Eritrea’s National Service ‘A Cancerous Growth’

(oneworld.org, Daniel Nelson, September 6, 2016) National service in Eritrea “is like a cancerous growth” that has been eating into people’s lives, a London-based Eritrean academic told an MPs’ group in the Houses of Parliament on Monday.

Prof Gaim Kibreab of London Southbank University told the All Party Group on Eritrea that national service had initially been a useful nation-building tool but was now largely responsible for turning Eritrea into the world’s “fastest emptying nation”.

Kibreab argued that Eritreans had always lived and worked in a fragile environment, but had evolved a coping strategy: “It was not a comfortable life, but they managed to survive.”

However, national service had “struck a death blow to the survival strategy”.

Its impact was not only on the economy – particularly by the removal of productive labour from agriculture – but on social relationships such as the high incidence of parents marrying off young girls for fear that they would be sexually at risk in the military, and a rise in the number of fatherless children and single mothers.

Charlotte King, a senior Economist Intelligence Unit analyst, painted a bleak picture of the economy. Party-controlled firms were dominant, she said, and independent private activity had come to a halt. The much-heralded “mining boom” had not, as had been hoped, triggered growth in the rest of the economy. Military expenditure meant the government ran huge fiscal deficits and public debt was among the highest in the world: “The economy remains hugely below its potential.”

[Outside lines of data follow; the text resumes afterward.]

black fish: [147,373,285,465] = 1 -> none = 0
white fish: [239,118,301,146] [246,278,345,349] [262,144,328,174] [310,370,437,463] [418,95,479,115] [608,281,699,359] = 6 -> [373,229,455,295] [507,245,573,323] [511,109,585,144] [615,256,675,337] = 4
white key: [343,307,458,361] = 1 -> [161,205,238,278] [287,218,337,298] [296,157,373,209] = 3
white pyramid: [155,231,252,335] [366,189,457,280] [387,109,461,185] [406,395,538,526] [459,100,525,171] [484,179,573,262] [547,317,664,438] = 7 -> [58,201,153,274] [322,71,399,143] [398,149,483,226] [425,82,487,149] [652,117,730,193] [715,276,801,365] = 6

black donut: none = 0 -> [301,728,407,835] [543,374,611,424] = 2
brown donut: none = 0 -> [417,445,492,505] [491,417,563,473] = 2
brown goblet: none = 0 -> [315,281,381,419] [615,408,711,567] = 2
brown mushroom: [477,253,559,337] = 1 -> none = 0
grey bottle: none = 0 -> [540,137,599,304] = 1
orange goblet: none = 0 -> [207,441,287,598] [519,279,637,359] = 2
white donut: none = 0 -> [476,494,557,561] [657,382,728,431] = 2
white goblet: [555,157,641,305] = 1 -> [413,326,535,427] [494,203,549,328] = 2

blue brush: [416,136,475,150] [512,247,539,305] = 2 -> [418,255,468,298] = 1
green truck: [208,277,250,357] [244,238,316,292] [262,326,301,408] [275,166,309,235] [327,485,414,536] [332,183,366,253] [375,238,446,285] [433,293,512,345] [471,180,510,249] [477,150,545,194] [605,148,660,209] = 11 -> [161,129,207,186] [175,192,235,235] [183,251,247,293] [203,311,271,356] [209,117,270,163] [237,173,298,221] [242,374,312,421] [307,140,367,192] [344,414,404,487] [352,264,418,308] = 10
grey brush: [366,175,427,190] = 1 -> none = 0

Eritrea is to receive $2 million from the UN Emergency Fund “to support humanitarian partners in Eritrea in responding to current needs due to arid conditions and poor rains”, but in a statement released on the day of the London meeting the human rights group Eritrea Focus said that the government had consistently refused to declare a state of emergency and made it extremely difficult to get aid into the country.

“Until the Eritrean government admits the severity of the drought and allows aid agencies to operate with less restrictions, the impact of the drought will remain unknown,” the organisation commented.

It also said that last year Eritreans represented the largest group of unaccompanied children arriving in Italy.

“The rate at which children are fleeing Eritrea is at an all-time high,” it said, “with 300-400 Eritrean children arriving in Ethiopia per month. Many then go on to make the dangerous journey to Europe.”

Only 20 of the estimated 88,000 unaccompanied child refugees in Europe had arrived in the UK, it added.